1. Initialize dist grid with infinity; set dist[0][0] = 0.
2. Push (0, 0, 0) — (effort, row, col) — into a min-heap.
3. While the heap is not empty:
   • Pop the cell with the smallest current effort.
   • If this is the destination, return the effort.
   • If the popped effort is greater than dist[r][c], skip (stale entry).
   • For each neighbor, compute new_effort = max(current_effort, abs_diff).
   • If new_effort < dist[nr][nc], update and push to heap.
4. Return dist[m-1][n-1].

Solution

import heapq

def minimumEffortPath(heights):
    m, n = len(heights), len(heights[0])
    dist = [[float('inf')] * n for _ in range(m)]
    dist[0][0] = 0
    heap = [(0, 0, 0)]  # (effort, row, col)

    while heap:
        effort, r, c = heapq.heappop(heap)

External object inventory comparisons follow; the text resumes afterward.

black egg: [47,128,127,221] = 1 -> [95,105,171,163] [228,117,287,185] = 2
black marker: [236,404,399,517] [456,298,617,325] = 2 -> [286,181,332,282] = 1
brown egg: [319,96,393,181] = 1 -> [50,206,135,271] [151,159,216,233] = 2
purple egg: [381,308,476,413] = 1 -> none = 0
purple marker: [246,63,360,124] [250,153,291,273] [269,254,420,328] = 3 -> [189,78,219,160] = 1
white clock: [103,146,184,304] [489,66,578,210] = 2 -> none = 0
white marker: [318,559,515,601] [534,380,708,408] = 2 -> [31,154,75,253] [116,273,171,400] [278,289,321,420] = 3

        if r == m - 1 and c == n - 1:
            return effort

        if effort > dist[r][c]:
            continue

        for dr, dc in [(0, 1), (0, -1), (1, 0), (-1, 0)]:
            nr, nc = r + dr, c + dc
            if 0 <= nr < m and 0 <= nc < n:
                new_effort = max(effort, abs(heights[nr][nc] - heights[r][c]))
                if new_effort < dist[nr][nc]:
                    dist[nr][nc] = new_effort
                    heapq.heappush(heap, (new_effort, nr, nc))

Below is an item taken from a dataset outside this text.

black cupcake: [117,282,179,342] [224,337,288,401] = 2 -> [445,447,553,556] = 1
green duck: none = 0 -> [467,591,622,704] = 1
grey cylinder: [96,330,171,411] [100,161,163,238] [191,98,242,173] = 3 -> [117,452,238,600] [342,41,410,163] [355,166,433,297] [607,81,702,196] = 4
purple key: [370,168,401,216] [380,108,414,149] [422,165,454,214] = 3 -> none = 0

    return dist[m - 1][n - 1]


print(minimumEffortPath([[1, 2, 2], [3, 8, 2], [5, 3, 5]]))  # 2
print(minimumEffortPath([[1, 2, 3], [3, 8, 4], [5, 3, 5]]))  # 1
print(minimumEffortPath([[1, 2, 1, 1, 1]]))                   # 0
print(minimumEffortPath([[3]]))                                # 0

Complexity

• Time: O(m * n * log(m * n)) — each cell is pushed/popped from the heap at most once (in practice)
• Space: O(m * n) — dist grid and heap

Common Pitfalls

Using total sum instead of max difference. The effort of a route is the maximum absolute difference along the path, not the sum. Make sure you use max(current_effort, abs_diff) when updating, not current_effort + abs_diff.

Forgetting the stale entry check. In Dijkstra with lazy deletion, a cell can be pushed multiple times. Always check if effort > dist[r][c]: continue to skip outdated entries.

Off-by-one on grid bounds. Double-check 0 <= nr < m and 0 <= nc < n — a common source of index errors on grid problems.